TEXT UNDER STUDY:

***

That’s how many new worlds NASA’s next great space telescope is expected to discover. Not accumulated slowly over a decade. Not spread across a generation of smaller missions and incremental upgrades. One telescope. One survey. 100 million stars watched at once — and roughly 100,000 new planets expected to emerge from the data.

In the thirty years since scientists confirmed that planets orbit other suns, humanity has found about 5,700 of them. The Nancy Grace Roman Space Telescope — scheduled to launch in fall 2026 — could find nearly seventeen times that total in a fraction of the time.

The scientists building it are not shy about what is really driving the search.

They want to know if we’re alone.

What the Roman Telescope Is Actually Looking For

The telescope is named for Nancy Grace Roman — NASA’s first Chief of Astronomy, the woman who spent decades laying the institutional groundwork for the Hubble Space Telescope while navigating a field that wasn’t built to accommodate her. It’s a fitting name for an instrument designed to see what prior missions have been looking past.

Roman will conduct what NASA calls the Galactic Bulge Time Domain Survey — a deep, wide-field scan of 100 million stars near the heart of the Milky Way, watching for the precise dimming that happens when a planet passes in front of its star. Every blink is a candidate world.

Previous missions like Kepler and TESS found planets by watching smaller patches of sky for months at a time. Roman’s field of view is 100 times wider than Hubble’s. It is built, essentially, to see everything at once.

The mathematics of what that means for planetary discovery are staggering. Among the expected 100,000 new planets, researchers anticipate finding Earth-sized worlds in habitable zones around distant suns — places where liquid water is theoretically possible, where the chemistry of life could have had billions of years to run its experiments.

What those experiments produced, if anything, is the question Roman is really asking.

The Question Underneath the Question

On the surface, “are we alone?” is a scientific inquiry. Are there planets with the right conditions? Has chemistry elsewhere in the galaxy had 13 billion years to arrive at something that breathes, moves, wonders?

But the question doesn’t stay on the surface for long.

If the universe is large enough to contain 100,000 undiscovered worlds — if the same physics that formed our sun formed a hundred billion others — then what does that say about us? Are we one improbable accident among trillions of other improbable accidents? Does our existence mean something specific, or is it simply what happens when hydrogen has enough time?

These are not questions that fit neatly into a paper published in The Astrophysical Journal. They are the questions that show up at 2am. They are the reason the Drake Equation — a formula for estimating how many communicating civilizations might exist in the galaxy — has a cultural footprint far larger than any formula has a right to have.

We’re not just asking whether microbes exist on a distant moon. We’re asking whether the universe knows we’re here.

What Fermi’s Paradox Might Actually Be Telling Us

There’s a problem that has shadowed the search for extraterrestrial life since physicist Enrico Fermi raised it at a Los Alamos lunch in 1950. He looked up from his tray, made some rough calculations about the age and size of the galaxy, and asked the question that still hasn’t been answered:

If they’re out there — where is everybody?

The Milky Way is old enough that if intelligent life arose elsewhere even a billion years before us, there should be some evidence by now. Radio signals. The signature of industrial civilizations in the spectra of distant stars. Megastructures. Something. The galaxy is old. The distances, while vast, are not infinite. Something should have reached us.

We have nothing.

***

STORED DATA:
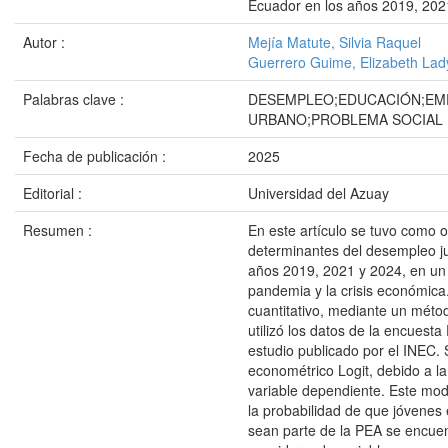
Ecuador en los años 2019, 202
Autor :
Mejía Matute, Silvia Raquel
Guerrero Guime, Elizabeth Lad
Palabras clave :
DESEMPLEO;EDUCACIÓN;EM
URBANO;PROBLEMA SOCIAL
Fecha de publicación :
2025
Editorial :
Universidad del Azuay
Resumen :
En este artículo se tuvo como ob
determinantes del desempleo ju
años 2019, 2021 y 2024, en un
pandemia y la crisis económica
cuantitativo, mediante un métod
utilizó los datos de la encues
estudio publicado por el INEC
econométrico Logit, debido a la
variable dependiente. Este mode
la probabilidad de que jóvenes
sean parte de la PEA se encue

***

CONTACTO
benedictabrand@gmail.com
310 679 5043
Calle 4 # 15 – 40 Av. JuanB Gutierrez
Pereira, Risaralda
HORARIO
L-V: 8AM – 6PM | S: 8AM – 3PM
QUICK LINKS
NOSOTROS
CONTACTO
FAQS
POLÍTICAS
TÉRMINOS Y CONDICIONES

***

Carry the article on the Nancy Grace Roman Space Telescope forward from its final line, "We have nothing."

EXPECTED ANSWER:
The Roman Telescope will widen this paradox rather than solve it. We may discover that the galaxy is full of planets and silent throughout. Earth-sized worlds at the right distance from the right kind of star — and not a single signal coming from any of them. The universe full of possibility, and possibly empty of everything else.

That possibility doesn’t settle the question of what we are. It sharpens it.

If we are the only ones — if this planet is the one place in a galaxy of 400 billion stars where the chemistry crossed the threshold into awareness — what does that mean? Does it make us precious? Or does it make the silence even lonelier?

This is the kind of question that ancient writers were wrestling with long before science had the instruments to frame it in data.

A Question Asked 3,000 Years Earlier

There’s a piece of ancient writing that keeps surfacing in my mind whenever this conversation comes up.

It was written by a shepherd-king who spent enough time under open desert skies to feel the same vertigo that NASA’s exoplanet count is meant to produce. He didn’t have a telescope. He didn’t have spectroscopy, orbital mechanics, or the concept of a galaxy. He had a clear night, a reasonable mind, and a question that 3,000 years of scientific progress has not made obsolete.

He wrote: “When I consider your heavens, the work of your fingers — the moon and the stars, which you have set in place — what is mankind that you are mindful of them? Human beings, that you care for them?”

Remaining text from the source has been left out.